*** Text provided ***

Qwen3.5-9B Humanize DPO Round 1

LoRA adapter fine-tuned with DPO (Direct Preference Optimization) on Qwen3.5-9B for Chinese text humanization. This is the first DPO alignment stage — balanced between academic precision and natural daily-language rewriting.

Model Details

Item Value
Base model unsloth/Qwen3.5-9B
Starting point SFT
Fine-tuning method DPO
LoRA rank 16
Training data 4000 pairs (2000 over-formal + 2000 over-casual rejected)
Checkpoint used step-200 (of 250)
Final margin ~11.4
Final accuracy 100%

What It Does

Rewrites AI-generated or overly formal/casual Chinese text into natural human writing:

  • Academic/technical: preserves all numbers, terminology, and structure; removes bureaucratic phrasing
  • Daily text: adds warmth and personality without over-colloquializing
  • Dual rejected training: learned to avoid both over-formal AND over-casual outputs

Usage

from unsloth import FastLanguageModel
from peft import PeftModel

base_model, proc = FastLanguageModel.from_pretrained(
    "unsloth/Qwen3.5-9B", max_seq_length=2048, load_in_4bit=False,
)
tokenizer = proc.tokenizer if hasattr(proc, "tokenizer") else proc

model = PeftModel.from_pretrained(
    base_model, "XiangJinYu/Qwen3.5-9B-Humanize-DPO-Round1", is_trainable=False,
)
if hasattr(model, "config") and getattr(model.config, "model_type", "") == "qwen3_5":
    model.config.model_type = "qwen3"

*** End of Text provided ***
*** Recorded data ***

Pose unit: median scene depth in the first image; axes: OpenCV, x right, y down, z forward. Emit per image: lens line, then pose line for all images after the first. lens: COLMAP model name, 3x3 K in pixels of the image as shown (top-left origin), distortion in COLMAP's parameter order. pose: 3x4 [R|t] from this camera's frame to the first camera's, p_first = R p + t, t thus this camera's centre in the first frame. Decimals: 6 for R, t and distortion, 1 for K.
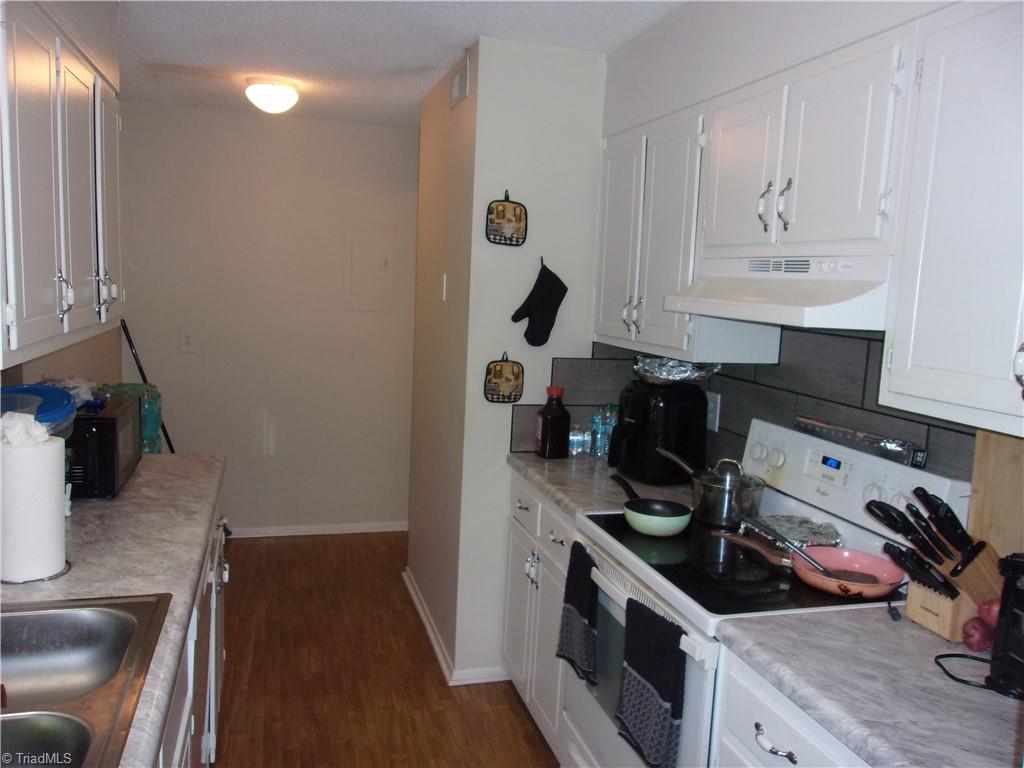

*** End of Recorded data ***

• Exercises to complete
1. In the Qwen3.5-9B humanization adapter card, list every item in the Model Details table together with its value.
2. Extend the Qwen3.5-9B humanization adapter card from its last line of usage code onward.

• Outputs for the tasks
1.
Base model: unsloth/Qwen3.5-9B
Starting point: SFT
Fine-tuning method: DPO
LoRA rank: 16
Training data: 4000 pairs (2000 over-formal + 2000 over-casual rejected)
Checkpoint used: step-200 (of 250)
Final margin: ~11.4
Final accuracy: 100%

2.
FastLanguageModel.for_inference(model)

instruction = "请将下面文本改写得更像自然人写作,保持原意与事实,不要加标题或说明。"
text = "本研究旨在探讨深度学习模型在自然语言处理任务中的性能优化策略,实验结果表明BLEU分数提高了3.2个百分点。"
messages = [{"role": "user", "content": [{"type": "text", "text": f"{instruction}\n\n原文:{text}"}]}]
prompt = tokenizer.apply_chat_template(
    messages, tokenize=False, add_generation_prompt=True, enable_thinking=False
)
inputs = tokenizer(prompt, return_tensors="pt").to(model.device)
outputs = model.generate(**inputs, max_new_tokens=512, temperature=0.65,
                         top_p=0.9, do_sample=True, repetition_penalty=1.1)
gen = outputs[0][inputs["input_ids"].shape[1]:]
print(tokenizer.decode(gen, skip_special_tokens=True))

Training Details

  • DPO data: 4000 pairs — chosen = CSL human text, rejected = AI-generated (2000 over-formal + 2000 over-casual)
  • Reference model: SFT adapter
  • beta: 0.1, lr=2e-6, cosine decay, 250 steps
  • Key insight: Dual-direction rejected forces the model to learn the actual human distribution rather than shifting toward casual or formal

Model Series

Model Type Recommended for
SFT SFT Foundation
This model DPO General use, balanced
DPO Round 2 DPO Academic/technical, latest
Downloads last month
63
Inference Providers NEW
This model isn't deployed by any Inference Provider. 🙋 Ask for provider support

Model tree for XiangJinYu/Qwen3.5-9B-Humanize-DPO-Round1

Finetuned
Qwen/Qwen3.5-9B
Adapter
(67)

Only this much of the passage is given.